→ **Exercise**
Print every entry exactly as written and exclude all images.

[Records excerpted from a collection]
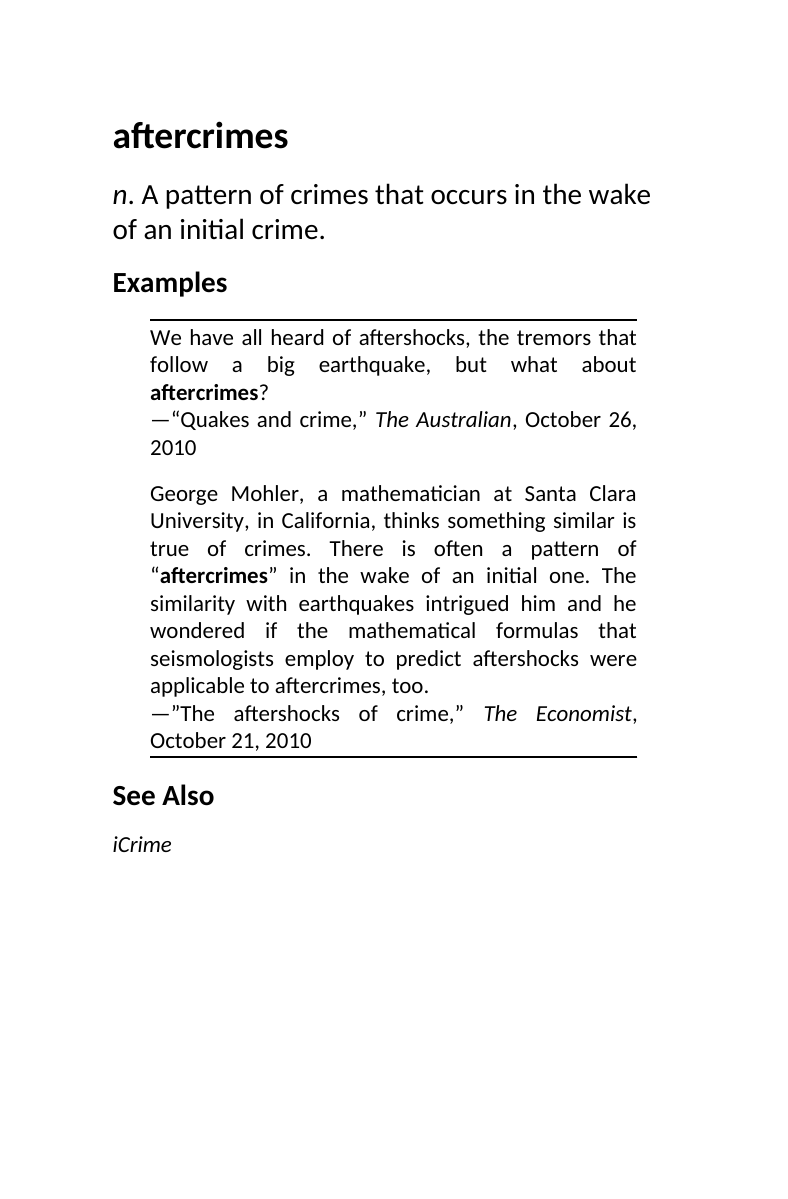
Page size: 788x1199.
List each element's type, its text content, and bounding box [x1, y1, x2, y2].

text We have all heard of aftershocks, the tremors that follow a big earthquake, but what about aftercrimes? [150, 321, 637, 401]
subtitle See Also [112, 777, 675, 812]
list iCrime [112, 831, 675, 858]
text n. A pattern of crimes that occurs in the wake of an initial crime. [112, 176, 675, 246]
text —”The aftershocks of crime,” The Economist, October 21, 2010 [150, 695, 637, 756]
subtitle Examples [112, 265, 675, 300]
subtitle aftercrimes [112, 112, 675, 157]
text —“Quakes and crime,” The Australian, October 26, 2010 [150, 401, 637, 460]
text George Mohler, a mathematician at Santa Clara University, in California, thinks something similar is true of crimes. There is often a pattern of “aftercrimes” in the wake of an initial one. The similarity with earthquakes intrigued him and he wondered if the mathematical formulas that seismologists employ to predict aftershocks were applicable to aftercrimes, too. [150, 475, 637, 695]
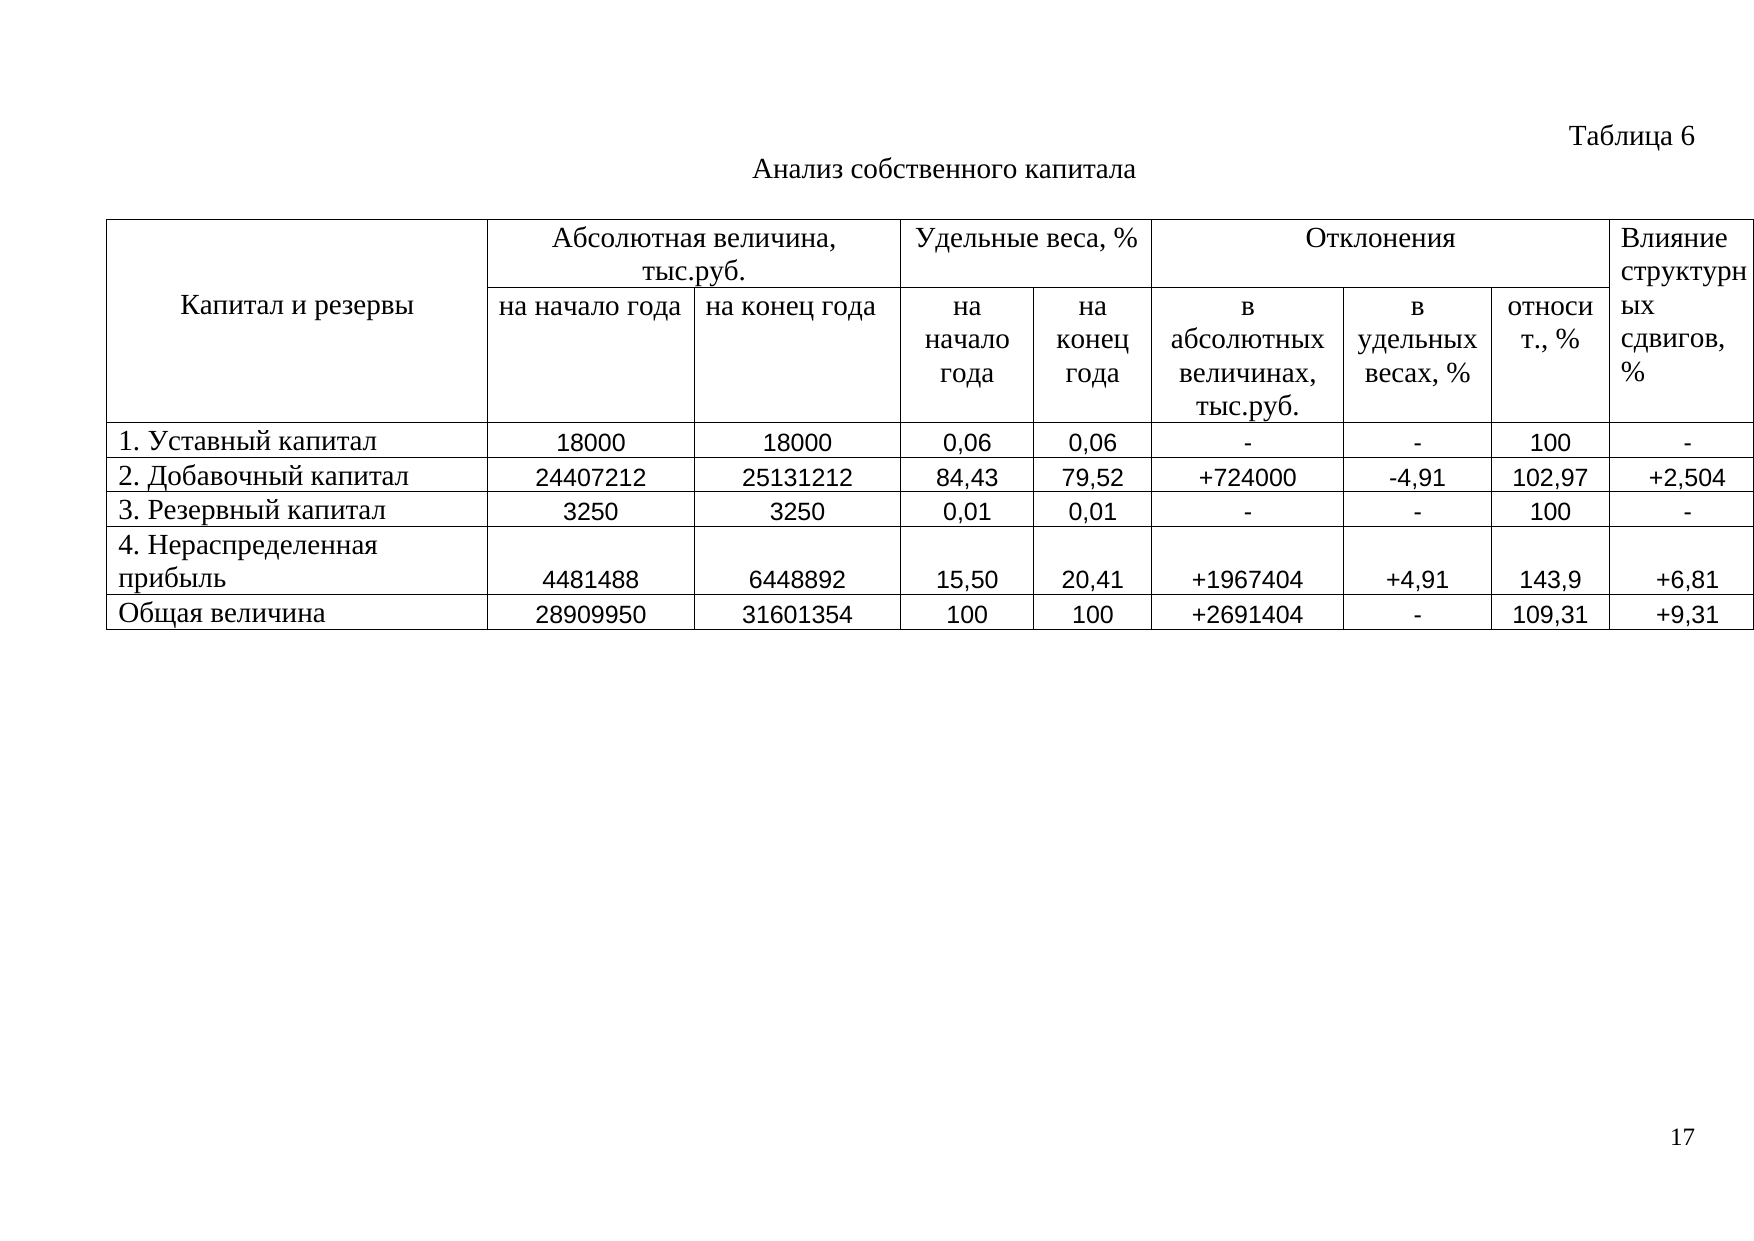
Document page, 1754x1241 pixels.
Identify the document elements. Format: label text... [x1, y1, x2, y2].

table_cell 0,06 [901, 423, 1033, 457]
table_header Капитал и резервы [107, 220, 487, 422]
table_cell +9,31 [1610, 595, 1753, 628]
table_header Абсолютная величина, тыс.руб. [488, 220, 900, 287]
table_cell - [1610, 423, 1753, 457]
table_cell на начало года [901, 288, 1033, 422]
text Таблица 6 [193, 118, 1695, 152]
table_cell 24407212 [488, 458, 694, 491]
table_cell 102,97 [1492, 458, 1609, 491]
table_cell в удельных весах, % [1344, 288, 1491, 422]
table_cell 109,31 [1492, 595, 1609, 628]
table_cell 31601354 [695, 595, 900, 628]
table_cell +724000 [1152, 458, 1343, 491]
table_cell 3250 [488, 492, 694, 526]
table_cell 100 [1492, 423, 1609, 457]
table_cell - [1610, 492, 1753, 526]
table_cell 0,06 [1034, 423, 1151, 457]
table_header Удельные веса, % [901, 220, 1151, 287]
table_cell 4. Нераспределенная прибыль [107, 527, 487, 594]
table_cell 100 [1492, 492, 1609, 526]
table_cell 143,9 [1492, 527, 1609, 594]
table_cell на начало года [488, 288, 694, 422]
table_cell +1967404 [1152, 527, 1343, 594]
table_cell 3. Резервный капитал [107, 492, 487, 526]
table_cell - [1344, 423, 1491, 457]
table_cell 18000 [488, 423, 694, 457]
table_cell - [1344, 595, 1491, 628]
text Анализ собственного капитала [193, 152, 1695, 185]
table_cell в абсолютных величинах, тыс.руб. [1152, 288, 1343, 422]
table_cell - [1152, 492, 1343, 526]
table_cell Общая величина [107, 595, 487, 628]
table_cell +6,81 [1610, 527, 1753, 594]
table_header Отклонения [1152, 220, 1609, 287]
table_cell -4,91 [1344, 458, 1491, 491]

→ **Response**
Page size: 788x1199.
List each element's type, its text content, and bounding box [x1, y1, x2, y2].

text We have all heard of aftershocks, the tremors that follow a big earthquake, but what about aftercrimes? [150, 321, 637, 401]
subtitle See Also [112, 777, 675, 812]
list iCrime [112, 831, 675, 858]
text n. A pattern of crimes that occurs in the wake of an initial crime. [112, 176, 675, 246]
text —”The aftershocks of crime,” The Economist, October 21, 2010 [150, 695, 637, 756]
subtitle Examples [112, 265, 675, 300]
subtitle aftercrimes [112, 112, 675, 157]
text —“Quakes and crime,” The Australian, October 26, 2010 [150, 401, 637, 460]
text George Mohler, a mathematician at Santa Clara University, in California, thinks something similar is true of crimes. There is often a pattern of “aftercrimes” in the wake of an initial one. The similarity with earthquakes intrigued him and he wondered if the mathematical formulas that seismologists employ to predict aftershocks were applicable to aftercrimes, too. [150, 475, 637, 695]
Document page, 1754x1241 pixels.
Identify the document elements. Format: label text... [x1, y1, x2, y2].

table_cell 0,06 [901, 423, 1033, 457]
table_header Капитал и резервы [107, 220, 487, 422]
table_cell +9,31 [1610, 595, 1753, 628]
table_header Абсолютная величина, тыс.руб. [488, 220, 900, 287]
table_cell - [1610, 423, 1753, 457]
table_cell на начало года [901, 288, 1033, 422]
text Таблица 6 [193, 118, 1695, 152]
table_cell 24407212 [488, 458, 694, 491]
table_cell 102,97 [1492, 458, 1609, 491]
table_cell в удельных весах, % [1344, 288, 1491, 422]
table_cell 109,31 [1492, 595, 1609, 628]
table_cell 31601354 [695, 595, 900, 628]
table_cell +724000 [1152, 458, 1343, 491]
table_cell 3250 [488, 492, 694, 526]
table_cell 100 [1492, 423, 1609, 457]
table_cell - [1610, 492, 1753, 526]
table_cell 0,06 [1034, 423, 1151, 457]
table_header Удельные веса, % [901, 220, 1151, 287]
table_cell 4. Нераспределенная прибыль [107, 527, 487, 594]
table_cell 100 [1492, 492, 1609, 526]
table_cell 143,9 [1492, 527, 1609, 594]
table_cell на начало года [488, 288, 694, 422]
table_cell +1967404 [1152, 527, 1343, 594]
table_cell 3. Резервный капитал [107, 492, 487, 526]
table_cell - [1344, 423, 1491, 457]
table_cell 18000 [488, 423, 694, 457]
table_cell - [1344, 595, 1491, 628]
text Анализ собственного капитала [193, 152, 1695, 185]
table_cell в абсолютных величинах, тыс.руб. [1152, 288, 1343, 422]
table_cell - [1152, 492, 1343, 526]
table_cell Общая величина [107, 595, 487, 628]
table_cell +6,81 [1610, 527, 1753, 594]
table_header Отклонения [1152, 220, 1609, 287]
table_cell -4,91 [1344, 458, 1491, 491]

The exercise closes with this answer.